Daniel Rounds is from Tinton Falls, NJ, but currently lives in Media, PA. He is the son of an Army officer and moved eight times during his childhood, living on military bases both domestically and internationally. At Princeton, he majored in Spanish and Portuguese and minored in Latino Studies. Daniel has volunteered extensively with local underrepresented middle school students by tutoring with Community House After School Academy and served as the Co-Chair of the Community House Executive Board for two years. His academic interests have led to internships with Ronald McDonald House Charities in Buenos Aires, Argentina, and an HIV/AIDS clinic in Guatemala City. Daniel is also a musician, playing both saxophone and piano, and a die-hard Minnesota Vikings fan. In this post he shares his experience thus far at The Community Group in MA. The Community Group (TCG) is a private, nonprofit organization creating opportunities through education since 1970. TCG manages a range of programs, including a network of early childhood and out-of-school time programs, a network of charter and district public schools, consulting and training programs, and a child care resource and referral program. Daniel works at the Community Day Arlington Elementary School.
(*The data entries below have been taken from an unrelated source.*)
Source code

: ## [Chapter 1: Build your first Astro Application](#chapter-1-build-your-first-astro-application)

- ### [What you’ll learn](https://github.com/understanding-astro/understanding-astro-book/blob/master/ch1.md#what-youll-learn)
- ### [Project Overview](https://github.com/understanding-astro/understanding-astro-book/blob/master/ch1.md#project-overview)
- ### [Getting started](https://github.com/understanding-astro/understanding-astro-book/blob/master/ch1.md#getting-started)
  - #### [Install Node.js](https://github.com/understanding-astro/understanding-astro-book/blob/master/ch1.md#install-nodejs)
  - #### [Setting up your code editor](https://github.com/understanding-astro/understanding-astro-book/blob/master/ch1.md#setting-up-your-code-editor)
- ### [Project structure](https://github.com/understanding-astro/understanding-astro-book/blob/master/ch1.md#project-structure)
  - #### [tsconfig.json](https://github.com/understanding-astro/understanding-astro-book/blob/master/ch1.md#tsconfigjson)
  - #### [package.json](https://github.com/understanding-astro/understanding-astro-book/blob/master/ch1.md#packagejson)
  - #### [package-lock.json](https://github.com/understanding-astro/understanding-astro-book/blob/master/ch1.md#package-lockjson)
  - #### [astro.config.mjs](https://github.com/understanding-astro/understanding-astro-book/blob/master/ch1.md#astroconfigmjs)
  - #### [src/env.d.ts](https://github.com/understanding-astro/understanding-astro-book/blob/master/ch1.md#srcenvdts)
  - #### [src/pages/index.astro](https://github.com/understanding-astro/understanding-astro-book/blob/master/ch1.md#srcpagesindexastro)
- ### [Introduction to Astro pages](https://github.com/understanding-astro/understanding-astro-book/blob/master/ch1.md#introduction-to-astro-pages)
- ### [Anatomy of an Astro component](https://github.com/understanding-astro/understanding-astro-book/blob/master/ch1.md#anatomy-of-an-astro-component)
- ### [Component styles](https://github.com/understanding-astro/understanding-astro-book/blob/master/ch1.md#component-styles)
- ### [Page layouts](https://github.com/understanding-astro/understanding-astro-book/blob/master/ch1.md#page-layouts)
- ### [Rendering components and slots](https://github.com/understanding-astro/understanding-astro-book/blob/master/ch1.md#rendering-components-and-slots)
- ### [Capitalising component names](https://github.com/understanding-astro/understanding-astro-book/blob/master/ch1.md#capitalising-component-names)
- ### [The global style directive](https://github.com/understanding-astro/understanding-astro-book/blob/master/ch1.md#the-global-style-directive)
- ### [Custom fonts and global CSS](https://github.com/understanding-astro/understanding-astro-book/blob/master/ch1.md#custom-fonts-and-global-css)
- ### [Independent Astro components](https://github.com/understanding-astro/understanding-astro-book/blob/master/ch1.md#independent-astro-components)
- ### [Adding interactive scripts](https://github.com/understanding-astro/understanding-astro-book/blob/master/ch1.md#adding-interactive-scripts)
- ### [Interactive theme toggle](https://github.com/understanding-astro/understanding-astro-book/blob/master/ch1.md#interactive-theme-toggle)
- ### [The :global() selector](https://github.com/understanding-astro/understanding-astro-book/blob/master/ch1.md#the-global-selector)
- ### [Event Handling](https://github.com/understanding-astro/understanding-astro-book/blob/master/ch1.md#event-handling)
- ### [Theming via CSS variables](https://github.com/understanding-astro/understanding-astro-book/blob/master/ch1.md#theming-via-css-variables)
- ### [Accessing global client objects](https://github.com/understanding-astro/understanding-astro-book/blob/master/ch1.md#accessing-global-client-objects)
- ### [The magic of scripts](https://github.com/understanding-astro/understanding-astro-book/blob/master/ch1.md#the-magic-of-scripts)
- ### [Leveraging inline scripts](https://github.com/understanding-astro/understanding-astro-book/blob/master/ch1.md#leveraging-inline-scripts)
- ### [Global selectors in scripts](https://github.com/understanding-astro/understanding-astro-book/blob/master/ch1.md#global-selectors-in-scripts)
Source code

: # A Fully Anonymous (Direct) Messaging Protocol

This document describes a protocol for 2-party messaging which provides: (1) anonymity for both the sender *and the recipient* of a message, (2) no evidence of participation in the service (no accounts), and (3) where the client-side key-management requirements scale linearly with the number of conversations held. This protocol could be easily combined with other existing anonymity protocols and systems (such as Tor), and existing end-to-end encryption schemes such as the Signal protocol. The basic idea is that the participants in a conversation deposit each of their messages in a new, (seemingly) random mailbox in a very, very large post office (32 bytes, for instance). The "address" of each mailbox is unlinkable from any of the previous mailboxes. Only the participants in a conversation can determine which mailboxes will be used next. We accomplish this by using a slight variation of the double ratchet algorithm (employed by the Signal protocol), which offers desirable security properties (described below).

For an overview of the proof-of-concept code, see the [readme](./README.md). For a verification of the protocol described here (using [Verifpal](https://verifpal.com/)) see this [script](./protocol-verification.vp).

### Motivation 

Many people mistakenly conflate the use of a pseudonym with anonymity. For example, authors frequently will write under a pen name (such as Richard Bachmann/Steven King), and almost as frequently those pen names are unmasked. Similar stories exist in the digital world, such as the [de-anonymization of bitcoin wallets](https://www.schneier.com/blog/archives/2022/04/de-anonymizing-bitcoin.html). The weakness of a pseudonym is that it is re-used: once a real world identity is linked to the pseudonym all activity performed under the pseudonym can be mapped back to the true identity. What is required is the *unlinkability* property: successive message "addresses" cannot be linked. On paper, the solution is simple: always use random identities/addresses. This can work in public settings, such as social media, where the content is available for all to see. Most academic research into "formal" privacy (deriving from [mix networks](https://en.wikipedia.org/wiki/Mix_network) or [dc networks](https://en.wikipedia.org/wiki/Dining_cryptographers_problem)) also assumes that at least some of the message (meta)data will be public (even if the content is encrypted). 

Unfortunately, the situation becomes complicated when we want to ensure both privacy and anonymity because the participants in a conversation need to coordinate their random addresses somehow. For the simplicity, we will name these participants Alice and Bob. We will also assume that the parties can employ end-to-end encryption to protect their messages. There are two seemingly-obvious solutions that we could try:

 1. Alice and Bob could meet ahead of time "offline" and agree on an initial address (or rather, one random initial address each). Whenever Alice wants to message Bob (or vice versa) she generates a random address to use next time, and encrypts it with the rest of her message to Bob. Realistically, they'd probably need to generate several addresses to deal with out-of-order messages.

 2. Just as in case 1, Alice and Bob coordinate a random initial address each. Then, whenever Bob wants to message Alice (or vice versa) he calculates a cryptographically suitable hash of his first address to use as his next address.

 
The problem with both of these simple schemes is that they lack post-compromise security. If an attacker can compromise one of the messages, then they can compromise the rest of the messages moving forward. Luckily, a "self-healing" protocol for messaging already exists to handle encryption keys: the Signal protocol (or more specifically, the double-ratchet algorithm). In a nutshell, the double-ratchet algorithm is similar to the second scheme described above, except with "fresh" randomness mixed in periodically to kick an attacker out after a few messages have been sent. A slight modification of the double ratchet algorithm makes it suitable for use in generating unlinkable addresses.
My Fellowship at Community Day Arlington Elementary School (CDAES) in Lawrence, Massachusetts, has flown by and I have enjoyed every second of it. My role as a Generalist at the school certainly reflects the varied nature of the position, as I began the year focusing on community outreach and have transitioned to working in several different capacities with students at CDAES. After teaching kindergarten full-time for several months, I now split my time between the kindergarten classroom and working on writing skills with third graders. In addition, I teach a weekly class about the citizenship application process to parents who are seeking to become U.S. citizens.
As you can probably tell, no two days are alike at my job and truly enjoy coming to work each day. I am surrounded by wonderful people who wish to make a difference and ensure that all children, no matter their zip code, receive a quality education.
I was first drawn to this Fellowship because Lawrence is a city defined by immigration, and I hope to work with migrant populations in the future as a physician.
The Project 55 program has enabled me to critically engage with the community and form meaningful relationships with both my students and their families.
Without question, I will carry these experiences with me as I enter medical school and truly believe that I will be a better physician because of my year at CDAES. I have learned so much over the course of this year and am excited for the several months that remain of the Fellowship.